▸ **Exercise passage**
Anti-modernism, as its name indicates opposes modernism. This oppositional dimension is central, and, as Compagnon () underlines, it is essential to anti-modernism that its actors position themselves, through their publications and attitude, against a phenomenon that is diverse and complex but more essentially at the core of their societies. Anti-modernism is an ambiguous posture: it is not reaction, not longing to return to previous times while still being part of modernity, but advocating for another definition of what modernity should be (). We could summarise the anti-modern worldview as the emphasis on aesthetic perception of reality. It is both very fuzzy to predefine and very recognisable when reading individual texts. Antoine Compagnon proposes six elements to capture anti-modernism:

  • Figure of style: Vituperation
  • Moral figure: Pessimism
  • Aesthetic figure: Sublime
  • Historical/political figure: Counter-revolution
  • Philosophical figure: Anti-Enlightenment
  • Religious/Theological Figure: Original Sin

Those are cumulative elements, and it is in their accumulation that the anti-modern style becomes apparent and communicable. Some aspects refer to style (vituperation, pessimism) while others could be captured potentially by names or specific keywords. It remains however difficult to predict what particular reference will be used in a particular historical collection. In that context, how could this typology be operationalized for a collection of unstructured texts, to extract a corpus of articles containing anti-modern discourse, and how could it be translated into measurable quantities () which can be used to feed the historical analysis?

We describe in this paper how the data-driven and supervised annotations can by cumulation help build clusters of relevant articles, containing the searched discourse but also contribute to the reflection on the issue while modelling and analysing the output of these annotations. The annotation of each article produced by common text mining tools results in a cumulation of clues that can support the interpretation of historical source material.

▸ **Given information**

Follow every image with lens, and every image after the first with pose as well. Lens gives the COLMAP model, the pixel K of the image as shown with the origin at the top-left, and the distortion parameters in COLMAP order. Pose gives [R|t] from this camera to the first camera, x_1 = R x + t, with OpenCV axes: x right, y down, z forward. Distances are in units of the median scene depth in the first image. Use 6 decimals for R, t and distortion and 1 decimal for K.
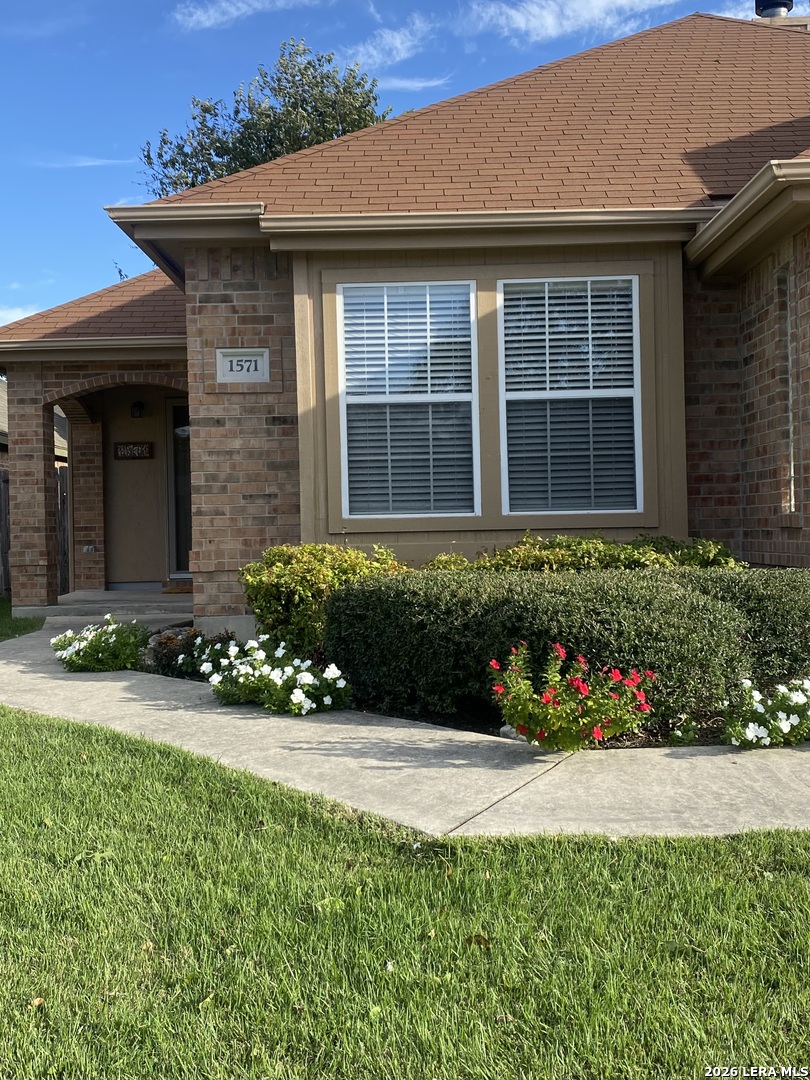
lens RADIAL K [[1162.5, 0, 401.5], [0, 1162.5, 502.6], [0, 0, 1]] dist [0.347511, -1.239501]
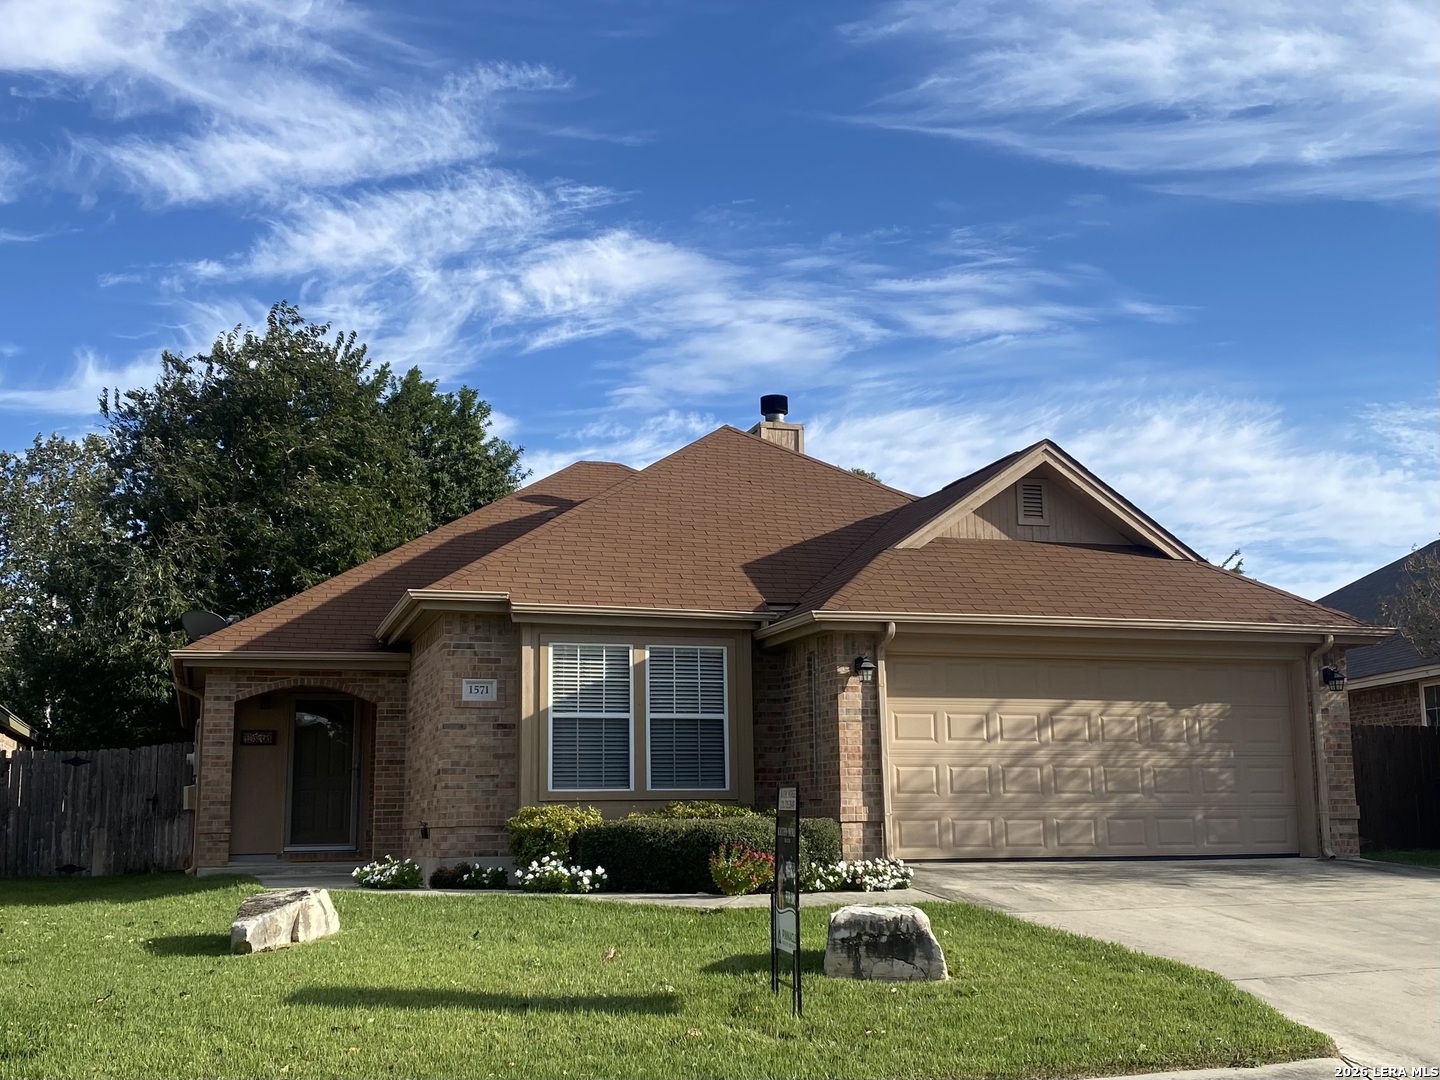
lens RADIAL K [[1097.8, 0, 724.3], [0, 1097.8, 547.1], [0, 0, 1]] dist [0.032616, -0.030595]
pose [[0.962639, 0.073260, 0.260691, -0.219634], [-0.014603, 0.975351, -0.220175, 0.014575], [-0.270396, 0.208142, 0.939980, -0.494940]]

▸ **What this exercise asks**
1) Reproduce the anti-modernism passage between "Those are cumulative" and "the historical analysis?", inclusive, substituting "additive" for "cumulative".
2) Decide whether each statement below agrees with the anti-modernism passage. Answer yes or no for each, and quote the words from the passage that decide it.
(a) Antoine Compagnon proposes six elements to capture anti-modernism.
(b) Anti-modernism is described as a longing to return to previous times.
(c) The aesthetic figure of anti-modernism is pessimism.

▸ **Answers to this exercise**
1)
Those are additive elements, and it is in their accumulation that the anti-modern style becomes apparent and communicable. Some aspects refer to style (vituperation, pessimism) while others could be captured potentially by names or specific keywords. It remains however difficult to predict what particular reference will be used in a particular historical collection. In that context, how could this typology be operationalized for a collection of unstructured texts, to extract a corpus of articles containing anti-modern discourse, and how could it be translated into measurable quantities () which can be used to feed the historical analysis?

2)
(a) Yes: "Antoine Compagnon proposes six elements to capture anti-modernism"
(b) No: "it is not reaction, not longing to return to previous times while still being part of modernity"
(c) No: "Aesthetic figure: Sublime"